Acompañarla a morir fue la experiencia terrenal más dolorosa pero a la vez, la experiencia espiritual más sanadora y removedora.
Aunque siempre fui la “oveja negra” de la familia, era a la que siempre acudían cuando las papas quemaban. Era yo la que hablaba con los médicos, controlaba su medicación y le daba sermones de autocuidado que nunca escuchaba.
Esa noche tenía mucho miedo de que mamá muriera en mis brazos, tenia miedo de ese momento preciso en que dejamos de respirar, porque de alguna manera, era enfrentar también mi propia muerte. Ella pedía por mí. ¡Qué paradoja la vida! ¿Por mí?
Le di agua y helado, pasé crema en su cara y su cuerpito frágil, la perfumé y peiné cada día, tratando de llenar de vida la muerte. Por primera vez, mamá se abría al amor. Por primera vez, la sentí cerca y en el lugar que siempre debió estar: mi mamá.
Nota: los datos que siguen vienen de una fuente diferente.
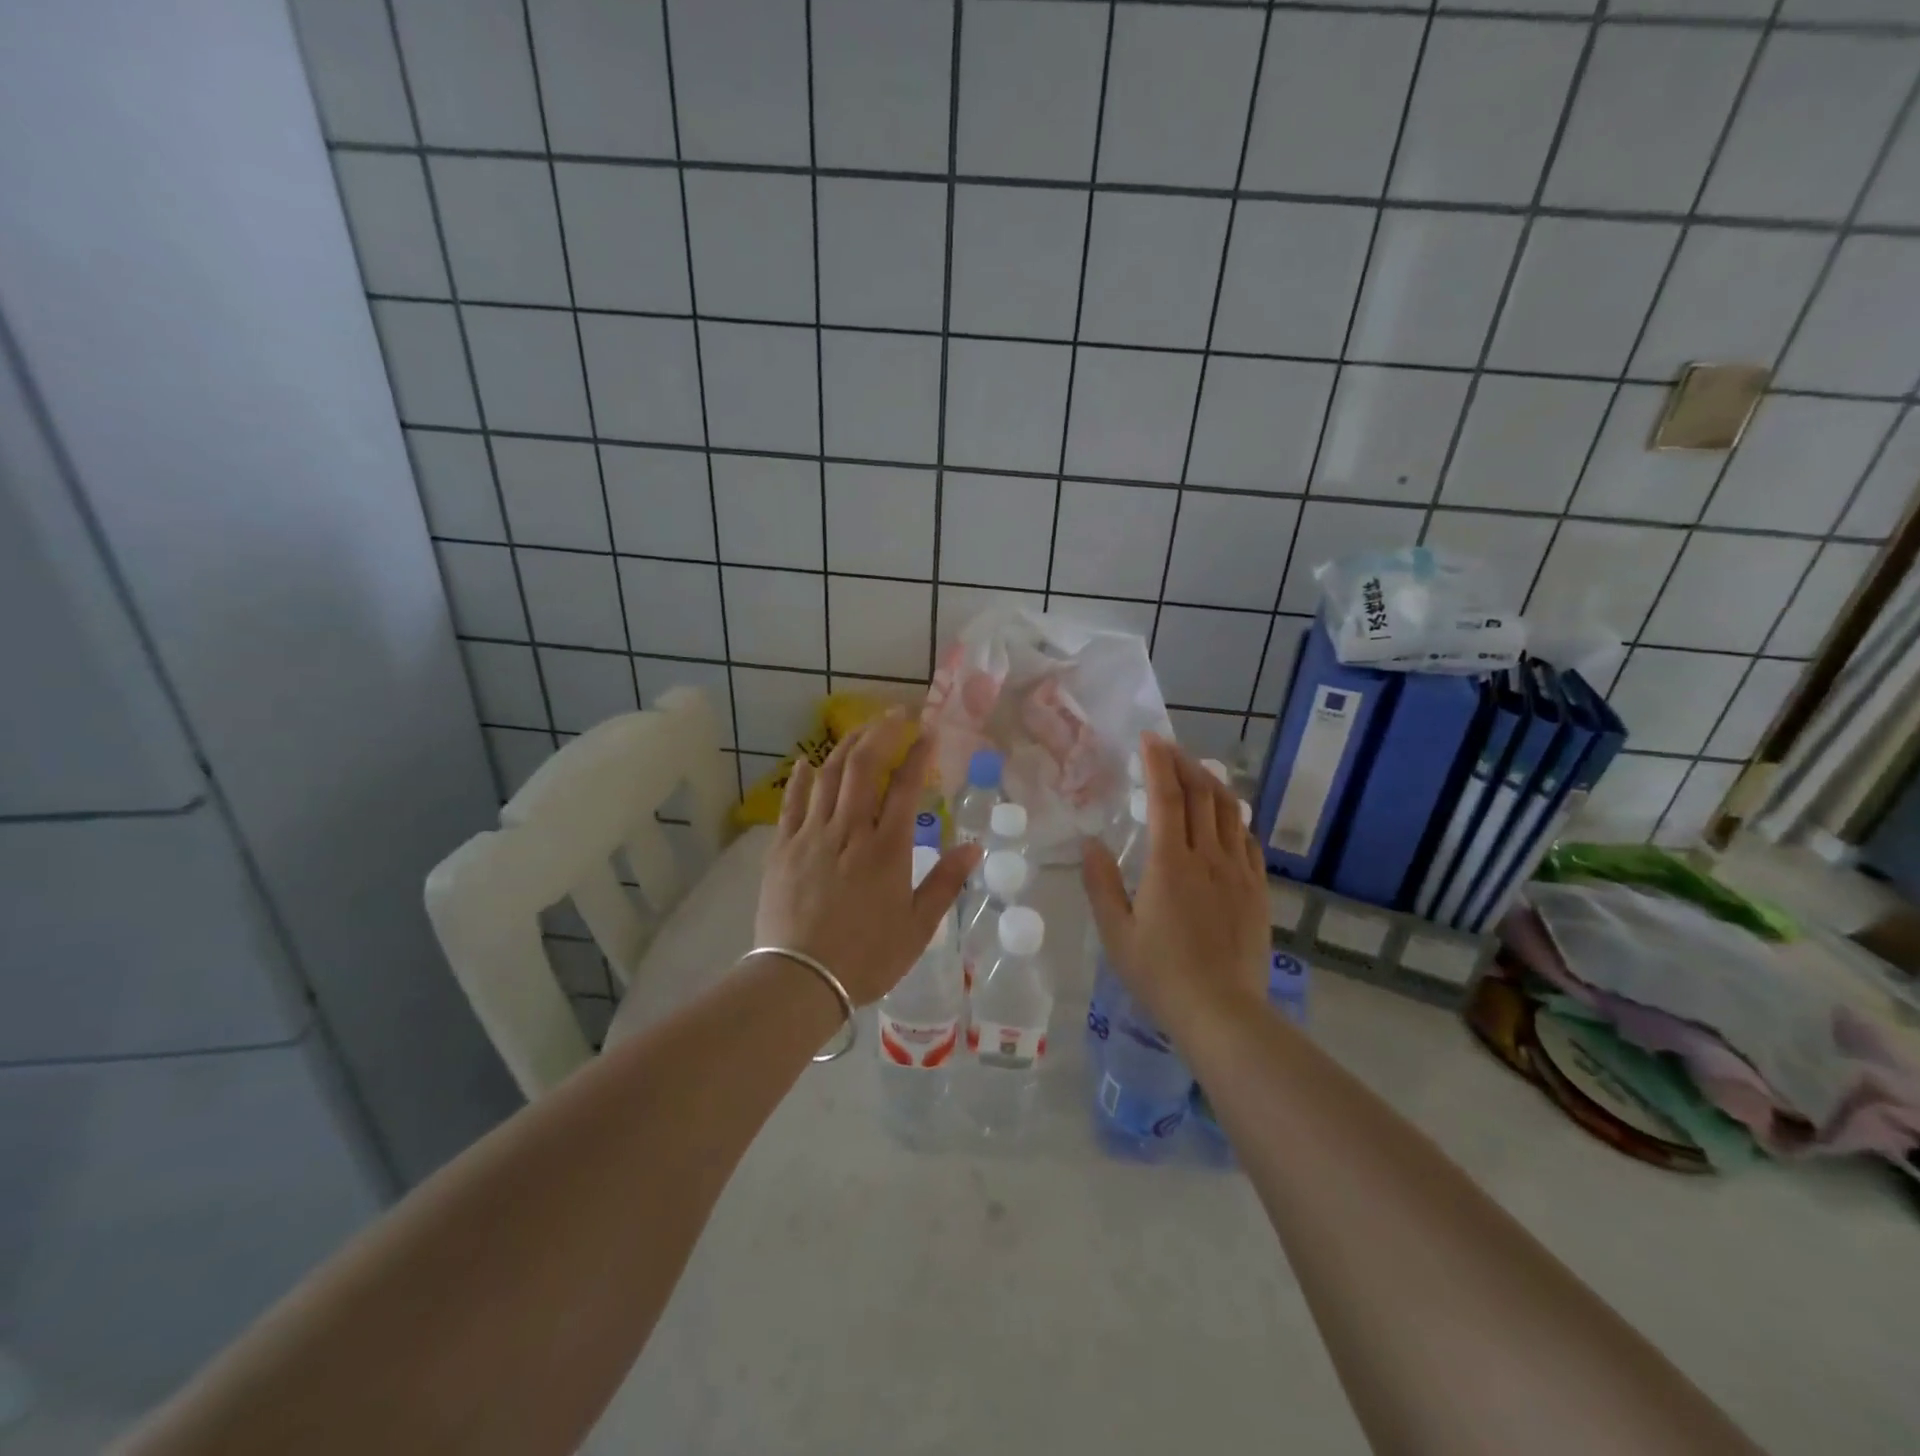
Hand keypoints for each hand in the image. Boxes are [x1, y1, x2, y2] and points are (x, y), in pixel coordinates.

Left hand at [754, 708, 980, 1005]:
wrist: (799, 979)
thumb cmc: (866, 956)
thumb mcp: (918, 927)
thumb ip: (946, 883)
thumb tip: (974, 847)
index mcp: (887, 849)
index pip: (906, 787)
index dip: (919, 754)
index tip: (929, 731)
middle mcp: (850, 830)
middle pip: (864, 766)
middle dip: (882, 732)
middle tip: (897, 713)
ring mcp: (812, 835)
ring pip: (830, 775)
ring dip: (848, 745)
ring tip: (862, 728)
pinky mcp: (783, 847)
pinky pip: (792, 802)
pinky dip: (801, 778)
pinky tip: (807, 762)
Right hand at [1082, 734, 1268, 1029]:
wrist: (1222, 1012)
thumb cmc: (1160, 973)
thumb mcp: (1116, 932)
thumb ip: (1101, 883)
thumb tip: (1090, 843)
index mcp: (1170, 863)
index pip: (1167, 796)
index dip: (1158, 763)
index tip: (1149, 739)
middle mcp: (1208, 857)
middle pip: (1203, 794)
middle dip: (1185, 763)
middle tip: (1168, 749)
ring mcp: (1239, 871)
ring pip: (1231, 811)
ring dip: (1212, 784)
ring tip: (1196, 773)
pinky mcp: (1258, 889)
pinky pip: (1248, 840)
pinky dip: (1234, 818)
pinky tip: (1225, 820)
Cuando me dijo: “me voy”, sentí mi pequeñez y mi impotencia. Tomé su mano y mi hermano la otra. Teo, su perro, permanecía inmóvil a su lado. Nos preparamos para despedirla. Pero ella esperaba a Karina, mi hermana, que la aferraba tanto como nosotros la liberábamos.
Esa noche la acompañamos desde la habitación contigua porque yo sabía que morir, como nacer, es un proceso individual. Al amanecer, partió.
Mamá me enseñó más con su muerte que con su vida. Con ella murió un pedacito de esa hija que ya no soy, con ella partió la niña herida que fui, con su amor se llenaron los vacíos y se liberaron los rencores. Soy todo lo que ella no pudo o no quiso ser.
Hoy, la reconozco en cada viejita que camina cansina por las calles, en cada día nublado, en la campera que me abriga en este invierno en particular. Y para siempre, la espero en cada Navidad, en la que juntas y a la distancia, celebraremos mi renacer.